Menjadi seorang guru di Finlandia merupakan pekerjaan yang sangat diidamkan. Selain karena gajinya yang tinggi (dua kali lipat dari guru di AS), persaingan menjadi guru juga sangat ketat. Sebab standar guru di Finlandia harus bergelar master sekalipun untuk mengajar anak sekolah dasar. Apakah mereka memang memiliki mutu yang lebih istimewa ketimbang guru-guru lain di dunia?

Nyatanya, proses penyeleksian untuk menjadi guru di Finlandia tidak main-main ketatnya. Sebab penyeleksian ketat sudah dilakukan sejak seseorang ingin mengambil jurusan pendidikan guru di perguruan tinggi.

Banyak calon mahasiswa yang gagal masuk jurusan pendidikan ketika mendaftar di perguruan tinggi. Nah lo? Bukannya kualitas pelajar di Finlandia nomor satu semua?

Rupanya, ada aturan yang tidak biasa dalam penyeleksian guru di Finlandia. Sudah terkenal di sana bahwa masuk jurusan keguruan itu memang sulit. Bahkan untuk masuk jurusan pendidikan sekolah dasar sekalipun. Hanya satu dari 10 pendaftar yang diterima setiap tahunnya. Mereka kemudian harus belajar 5-6 tahun sebelum diizinkan mengajar secara profesional.

Mengapa begitu sulit? Sebab di Finlandia guru dianggap menjadi kunci utama dalam pendidikan.
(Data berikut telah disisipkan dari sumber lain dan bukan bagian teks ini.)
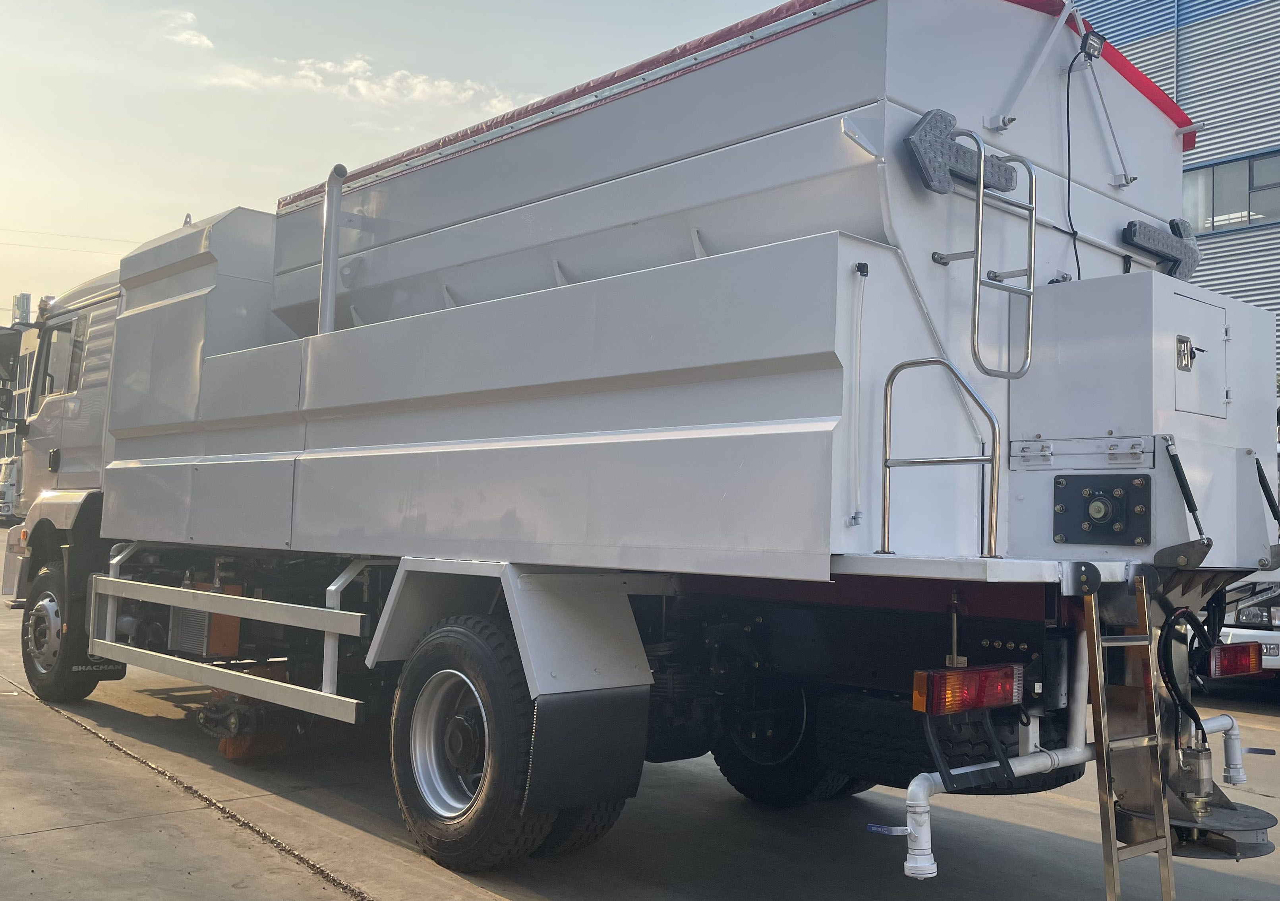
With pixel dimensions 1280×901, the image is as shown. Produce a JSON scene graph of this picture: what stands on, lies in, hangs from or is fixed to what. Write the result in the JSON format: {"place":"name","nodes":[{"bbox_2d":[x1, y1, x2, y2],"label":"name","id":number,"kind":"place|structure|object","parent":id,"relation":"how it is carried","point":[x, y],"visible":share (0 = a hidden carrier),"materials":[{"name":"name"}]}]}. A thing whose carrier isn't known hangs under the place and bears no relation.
{"place":"outdoors","nodes":[
{"label":"outdoors","id":0,"kind":"place"},
{"bbox_2d":[0,315,38,519],"label":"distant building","id":1,"kind":"structure","parent":0,"point":[8,438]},
{"bbox_2d":[11,293,31,324],"label":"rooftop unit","id":2,"kind":"object","parent":1,"relation":"on","point":[24,297],"visible":0.35,"materials":[{"name":"metal"}]},
{"bbox_2d":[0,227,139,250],"label":"power line","id":3,"kind":"object","parent":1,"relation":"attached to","point":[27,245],"visible":0.8,"materials":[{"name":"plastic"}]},
{"bbox_2d":[158,9,212,50],"label":"cloud","id":4,"kind":"structure","parent":0,"point":[189,37],"materials":[{"name":"white"}]},
{"bbox_2d":[207,54,523,114],"label":"cloud","id":5,"kind":"structure","parent":0,"point":[361,88],"materials":[{"name":"white"}]},
{"bbox_2d":[0,0,834,319],"label":"sky","id":6,"kind":"structure","parent":0,"point":[3,184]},
{"bbox_2d":[0,535,1279,900],"label":"concrete pavement","id":7,"kind":"structure","parent":0,"point":[261,845],"materials":[{"name":"grey concrete"}]},
{"bbox_2d":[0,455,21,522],"label":"parked vehicle","id":8,"kind":"object","parent":7,"relation":"on","point":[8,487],"visible":0.45,"materials":[{"name":"white metal"}]},
{"bbox_2d":[2,0,1279,894],"label":"spreader truck","id":9,"kind":"object","parent":7,"relation":"on","point":[562,302],"visible":0.89,"materials":[{"name":"white metal"}]},
{"bbox_2d":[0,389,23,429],"label":"side mirror","id":10,"kind":"object","parent":9,"relation":"attached to","point":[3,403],"visible":0.98,"materials":[{"name":"black mirror"}]},
{"bbox_2d":[17,558,100,701],"label":"front wheel","id":11,"kind":"object","parent":9,"relation":"attached to","point":[27,655],"visible":0.73,"materials":[{"name":"black rubber"}]},
{"bbox_2d":[34,317,85,399],"label":"truck window","id":12,"kind":"structure","parent":9,"relation":"in","point":[52,349],"materials":[{"name":"grey glass"}]},
{"bbox_2d":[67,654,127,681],"label":"mud flap","id":13,"kind":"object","parent":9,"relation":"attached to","point":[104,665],"visible":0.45,"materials":[{"name":"black rubber"}]},
{"bbox_2d":[170,576,243,658],"label":"radiator","id":14,"kind":"object","parent":9,"relation":"attached to","point":[235,634],"visible":0.62,"materials":[{"name":"metal"}]},
{"bbox_2d":[92,547,380,721],"label":"guard rail","id":15,"kind":"object","parent":9,"relation":"attached to","point":[338,611],"visible":0.95,"materials":[{"name":"metal"}]},
{"bbox_2d":[317,163,348,334],"label":"exhaust pipe","id":16,"kind":"object","parent":9,"relation":"attached to","point":[331,215],"visible":0.74,"materials":[{"name":"metal"}]},
{"bbox_2d":[389,615,545,866],"label":"wheel","id":17,"kind":"object","parent":9,"relation":"attached to","point":[459,637],"visible":0.93,"materials":[{"name":"black rubber"}]},
{"bbox_2d":[531,797,624,859],"label":"wheel","id":18,"kind":"object","parent":9,"relation":"attached to","point":[596,835],"visible":0.16,"materials":[{"name":"black rubber"}]},
{"bbox_2d":[520,685,650,818],"label":"mud flap","id":19,"kind":"object","parent":9,"relation":"attached to","point":[555,706],"visible":0.92,"materials":[{"name":"black rubber"}]},
{"bbox_2d":[272,0,1195,211],"label":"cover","id":20,"kind":"object","parent":9,"relation":"on","point":[714,39],"visible":0.17,"materials":[{"name":"red"}]},
{"bbox_2d":[713,689,868,806],"label":"rear wheel","id":21,"kind":"object","parent":9,"relation":"attached to","point":[737,778],"visible":0.42,"materials":[{"name":"black rubber"}]},
{"bbox_2d":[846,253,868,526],"label":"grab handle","id":22,"kind":"object","parent":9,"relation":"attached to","point":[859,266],"visible":0.98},
{"bbox_2d":[879,357,999,561],"label":"handrail","id":23,"kind":"object","parent":9,"relation":"attached to","point":[884,534],"visible":0.98,"materials":[{"name":"silver metal"}]},
{"bbox_2d":[824,690,1063,795],"label":"spare tire","id":24,"kind":"object","parent":9,"relation":"attached to","point":[961,765],"visible":0.52,"materials":[{"name":"black rubber"}]},
{"bbox_2d":[906,109,1013,194],"label":"arrow light","id":25,"kind":"object","parent":9,"relation":"attached to","point":[943,189],"visible":0.8,"materials":[{"name":"grey plastic"}]},
{"bbox_2d":[911,662,1021,716],"label":"tail light","id":26,"kind":"object","parent":9,"relation":"attached to","point":[979,704],"visible":0.95,"materials":[{"name":"red plastic"}]},
{"bbox_2d":[924,119,1037,379],"label":"ladder","id":27,"kind":"object","parent":9,"relation":"attached to","point":[982,171],"visible":0.98,"materials":[{"name":"silver metal"}]},
{"bbox_2d":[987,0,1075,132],"label":"support arm","id":28,"kind":"object","parent":9,"relation":"attached to","point":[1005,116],"visible":0.95},
{"bbox_2d":[889,716,1253,879],"label":"pipe","id":29,"kind":"object","parent":9,"relation":"attached to","point":[918,778],"visible":0.78,"materials":[{"name":"white"}]},
{"bbox_2d":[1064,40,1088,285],"label":"cable","id":30,"kind":"object","parent":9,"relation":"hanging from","point":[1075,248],"visible":0.8,"materials":[{"name":"black plastic"}]},
{"bbox_2d":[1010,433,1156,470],"label":"hinge","id":31,"kind":"object","parent":9,"relation":"attached to","point":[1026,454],"visible":0.97,"materials":[{"name":"metal"}]},
{"bbox_2d":[1078,29,1105,60],"label":"work light","id":32,"kind":"object","parent":9,"relation":"attached to","point":[1093,45],"visible":0.82,"materials":[{"name":"black"}]},
{"bbox_2d":[1053,471,1150,544],"label":"bearing plate","id":33,"kind":"object","parent":9,"relation":"attached to","point":[1095,500],"visible":0.98,"materials":[{"name":"black metal"}]},
{"bbox_2d":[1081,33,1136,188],"label":"support arm","id":34,"kind":"object","parent":9,"relation":"attached to","point":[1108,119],"visible":0.97},
{"bbox_2d":[1083,572,1175,900],"label":"ladder","id":35,"kind":"object","parent":9,"relation":"attached to","point":[1106,763],"visible":0.98,"materials":[{"name":"metal"}]},
{"bbox_2d":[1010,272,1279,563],"label":"storage box","id":36,"kind":"object","parent":9,"relation":"on","point":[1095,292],"visible":0.78,"materials":[{"name":"metal"}]},
{"bbox_2d":[1123,216,1199,279],"label":"arrow light","id":37,"kind":"object","parent":9,"relation":"attached to","point":[1165,253],"visible":0.87,"materials":[{"name":"grey plastic"}]},
{"bbox_2d":[1175,335,1195,370],"label":"latch","id":38,"kind":"object","parent":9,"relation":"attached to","point":[1180,361],"visible":0.99,"materials":[{"name":"metal"}]},
{"bbox_2d":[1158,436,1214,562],"label":"gas strut","id":39,"kind":"object","parent":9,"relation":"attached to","point":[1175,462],"visible":0.95,"materials":[{"name":"black metal"}]},
{"bbox_2d":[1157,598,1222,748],"label":"hydraulic hose","id":40,"kind":"object","parent":9,"relation":"hanging from","point":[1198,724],"visible":0.73,"materials":[{"name":"black rubber"}]},
{"bbox_2d":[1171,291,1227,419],"label":"access hatch","id":41,"kind":"structure","parent":9,"relation":"in","point":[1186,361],"materials":[{"name":"metal"}]},
{"bbox_2d":[1163,740,1277,861],"label":"spreader disc","id":42,"kind":"object","parent":9,"relation":"attached to","point":[1234,850],"visible":0.52,"materials":[{"name":"metal"}]},
{"bbox_2d":[1206,641,1264,677],"label":"tail light","id":43,"kind":"object","parent":9,"relation":"attached to","point":[1245,670],"visible":0.78,"materials":[{"name":"red plastic"}]},
{"bbox_2d":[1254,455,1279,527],"label":"gas strut","id":44,"kind":"object","parent":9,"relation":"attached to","point":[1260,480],"visible":0.95,"materials":[{"name":"black metal"}]},
{"bbox_2d":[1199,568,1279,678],"label":"white truck","id":45,"kind":"object","parent":7,"relation":"on","point":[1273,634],"visible":0.29,"materials":[{"name":"white metal"}]},
{"bbox_2d":[1061,0,1279,391],"label":"building","id":46,"kind":"structure","parent":0,"point":[1252,16],"materials":[{"name":"blue"}]},
{"bbox_2d":[1181,146,1279,234],"label":"window","id":47,"kind":"structure","parent":46,"relation":"in","point":[1247,217],"materials":[{"name":"glass"}]}
]}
Sehingga penyeleksiannya juga bukan sekedar pengujian intelegensi semata, namun mereka berharap menemukan guru yang benar-benar berbakat dalam profesinya kelak.

Lalu apa kriterianya sehingga hanya satu dari 10 yang dipilih mengikuti pendidikan guru SD di Finlandia? Begini: Universitas Helsinki misalnya, tes untuk masuk ke jurusan keguruan dilakukan dengan dua tahap. Yaitu ujian tes nasional dan uji bakat di universitas. Jadi tidak hanya pengujian soal intelegensi, namun juga dibutuhkan bakat.
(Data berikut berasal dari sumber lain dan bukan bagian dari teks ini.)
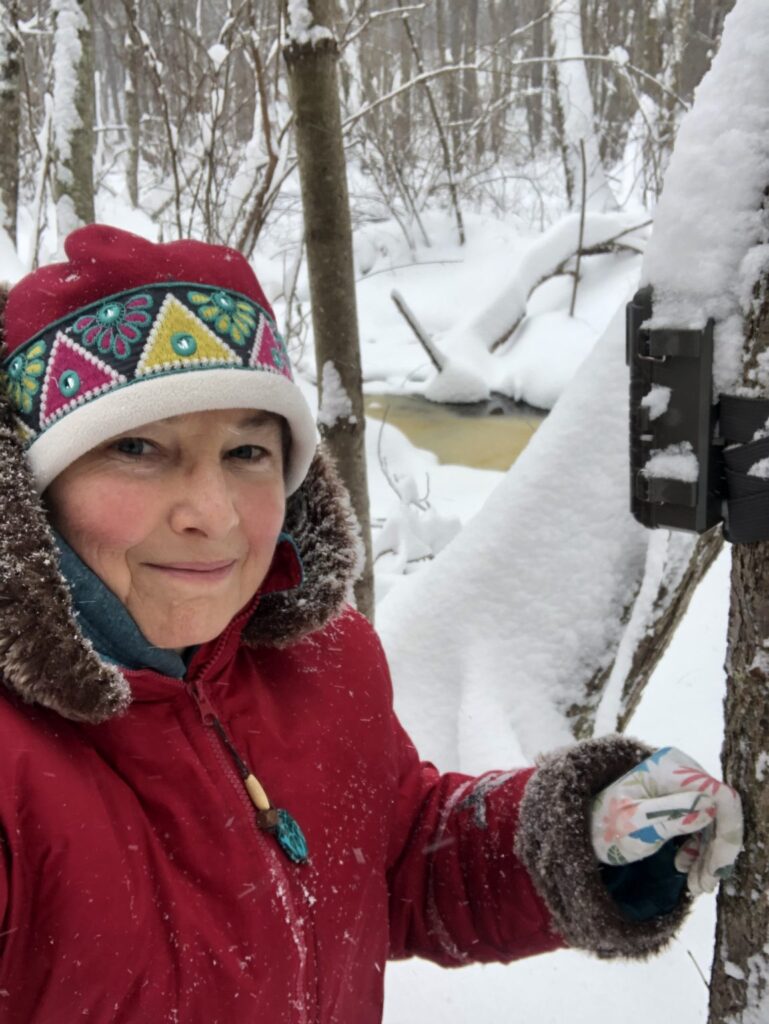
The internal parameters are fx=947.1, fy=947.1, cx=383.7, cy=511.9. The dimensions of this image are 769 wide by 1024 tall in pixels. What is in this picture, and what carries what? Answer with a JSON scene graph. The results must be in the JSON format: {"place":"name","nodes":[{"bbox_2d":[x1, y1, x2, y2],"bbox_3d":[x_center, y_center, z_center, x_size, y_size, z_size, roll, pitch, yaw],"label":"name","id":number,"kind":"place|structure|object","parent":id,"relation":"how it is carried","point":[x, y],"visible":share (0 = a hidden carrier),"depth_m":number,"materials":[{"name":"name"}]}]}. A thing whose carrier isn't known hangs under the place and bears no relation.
{"place":"outdoors","nodes":[
{"label":"outdoors","id":0,"kind":"place"},
{"bbox_2d":[0,227,738,1023],"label":"woman","id":1,"kind":"object","parent":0,"point":[91,749],"visible":0.96,"depth_m":1.12},
{"bbox_2d":[0,147,741,1021],"label":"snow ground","id":2,"kind":"structure","parent":0,"point":[419,962],"materials":[{"name":"white snow"}]},
{"bbox_2d":[0,0,22,239],"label":"tree","id":3,"kind":"object","parent":2,"relation":"on","point":[9,87],"visible":0.99,"depth_m":8.98,"materials":[{"name":"plant"}]},
{"bbox_2d":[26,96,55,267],"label":"branch","id":4,"kind":"object","parent":2,"relation":"on","point":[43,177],"visible":0.83,"depth_m":8.33,"materials":[{"name":"wood"}]},
{"bbox_2d":[49,0,94,237],"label":"tree","id":5,"kind":"object","parent":2,"relation":"on","point":[85,147],"visible":0.67,"depth_m":6.52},
{"bbox_2d":[121,0,142,205],"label":"tree","id":6,"kind":"object","parent":2,"relation":"on","point":[134,181],"visible":0.97,"depth_m":15.89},
{"bbox_2d":[232,3,285,256],"bbox_3d":[-1.111,-2.997,7.686,1.079,3.208,1.133,7,19,23],"label":"bare tree","id":7,"kind":"object","parent":2,"relation":"on","point":[260,84],"visible":0.79,"depth_m":7.67,"materials":[{"name":"brown"}]},
{"bbox_2d":[282,0,374,631],"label":"tree","id":8,"kind":"object","parent":2,"relation":"on","point":[343,373],"visible":0.8,"depth_m":3.23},
{"bbox_2d":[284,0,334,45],"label":"snow clump","id":9,"kind":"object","parent":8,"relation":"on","point":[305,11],"visible":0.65,"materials":[{"name":"white snow"}]},
{"bbox_2d":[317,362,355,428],"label":"snow clump","id":10,"kind":"object","parent":8,"relation":"attached to","point":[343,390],"visible":0.76,"depth_m":3.29,"materials":[{"name":"white snow"}]},
{"bbox_2d":[370,408,457,572],"bbox_3d":[0.136,-0.060,5.504,0.679,1.011,0.852,-1,17,-1],"label":"shrub","id":11,"kind":"object","parent":2,"relation":"on","point":[427,489],"visible":0.73,"depth_m":5.47,"materials":[{"name":"white plant"}]},
{"bbox_2d":[390,287,446,373],"bbox_3d":[0.407,-1.727,9.547,0.603,0.946,0.326,3,17,10],"label":"fallen branch","id":12,"kind":"object","parent":2,"relation":"on","point":[417,332],"visible":0.89,"depth_m":9.47,"materials":[{"name":"wood"}]},
{"bbox_2d":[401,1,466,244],"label":"tree","id":13,"kind":"object","parent":2,"relation":"on","point":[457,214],"visible":0.98,"depth_m":12.50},
{"bbox_2d":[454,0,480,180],"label":"tree","id":14,"kind":"object","parent":2,"relation":"on","point":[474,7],"visible":0.71,"depth_m":18.58,"materials":[{"name":"wood"}]},
{"bbox_2d":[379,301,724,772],"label":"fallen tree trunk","id":15,"kind":"object","parent":2,"relation":"on","point":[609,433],"visible":0.57,"materials":[{"name":"white snow"}]},
{"bbox_2d":[472,213,648,350],"bbox_3d":[1.876,-2.470,10.158,2.247,1.431,1.335,-13,21,-35],"label":"fallen branch","id":16,"kind":"object","parent":2,"relation":"on","point":[611,239],"visible":0.73,"depth_m":9.96,"materials":[{"name":"wood"}]},
{"bbox_2d":[569,136,588,316],"bbox_3d":[2.036,-2.942,9.884,0.112,1.926,0.170,-1,17,-1],"label":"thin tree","id":17,"kind":"object","parent":2,"relation":"on","point":[584,181],"visible":0.99,"depth_m":9.88,"materials":[{"name":"brown wood"}]},
{"bbox_2d":[547,0,613,212],"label":"tree","id":18,"kind":"object","parent":2,"relation":"on","point":[577,72],"visible":0.78,"depth_m":12.02,"materials":[{"name":"white plant"}]},
{"bbox_2d":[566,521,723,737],"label":"fallen branch","id":19,"kind":"object","parent":2,"relation":"on","point":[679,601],"visible":0.37,"depth_m":3.16,"materials":[{"name":"wood"}]},
{"bbox_2d":[364,390,549,472],"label":"stream","id":20,"kind":"structure","parent":0,"point":[491,427],"materials":[{"name":"liquid"}]},
{"bbox_2d":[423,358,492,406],"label":"snow clump","id":21,"kind":"object","parent":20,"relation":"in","point":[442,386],"visible":0.92,"depth_m":9.42,"materials":[{"name":"white snow"}]},
{"bbox_2d":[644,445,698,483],"label":"snow","id":22,"kind":"structure","parent":0,"point":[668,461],"visible":0.79,"materials":[{"name":"white snow"}]},
{"bbox_2d":[636,0,768,384],"label":"snow","id":23,"kind":"structure","parent":0,"point":[761,35],"visible":0.81,"materials":[{"name":"white snow"}]},
{"bbox_2d":[707,136,768,1023],"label":"tree trunk","id":24,"kind":"object","parent":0,"point":[765,781],"visible":0.83,"materials":[{"name":"wood"}]},
{"bbox_2d":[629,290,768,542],"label":"black box","id":25,"kind":"object","parent":24,"relation":"attached to","point":[689,528],"visible":0.92,"depth_m":1.15,"materials":[{"name":"black plastic"}]},
{"bbox_2d":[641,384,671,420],"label":"snow clump","id":26,"kind":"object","parent":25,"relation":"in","point":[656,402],"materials":[{"name":"white snow"}]},
{"bbox_2d":[718,393,768,544],"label":"strap","id":27,"kind":"object","parent":24,"relation":"attached to","point":[734,523],"visible":0.84,"depth_m":1.16,"materials":[{"name":"black"}]}
]}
Dari seluruh pelamar, yang diterima hanya 120 orang saja. Dari 120 orang itu, 60% diterima berdasarkan hasil kombinasi dari tes nasional dan tes bakat. Sedangkan 40% lagi diterima berdasarkan kecerdasan intelegensi alias hasil tes nasional.

Banyak orang yang berpikir bahwa guru-guru di Finlandia adalah mereka yang cerdas dan memiliki prestasi akademik yang tinggi. Kalau begitu, berarti semua pelajar di Finlandia layak menjadi guru. Tapi kenyataannya, tidak semua diterima. Padahal begitu mudah menemukan orang paling pintar di Finlandia. Hal ini terjadi karena mereka meyakini bahwa orang paling pintar sekalipun belum tentu bisa menjadi guru yang pintar.

Universitas di Finlandia tidak merekrut orang yang memiliki kecerdasan intelegensi semata, tapi mereka mencari orang-orang yang memiliki dedikasi jangka panjang untuk menjadi guru. Mereka mencari guru yang benar-benar memiliki hati untuk mengajar. Sehingga catatan akademik bukan jadi pertimbangan utama. Mereka juga sangat menghargai bakat non-akademik lainnya seperti seni dan olahraga.

Bagi pemerintah Finlandia, proses pembentukan seorang guru harus dimulai sejak dini. Mereka mengakui bahwa siswa yang berprestasi dalam akademik belum tentu bisa menjadi guru yang baik. Sistem pendidikan di Finlandia menyadari betul bahwa ‘menemukan orang yang tepat’ merupakan cara terbaik untuk memajukan pendidikan. Untuk menjadi guru, Finlandia tidak ingin sembarangan, itulah sebabnya kualitas guru di sana selalu lebih istimewa.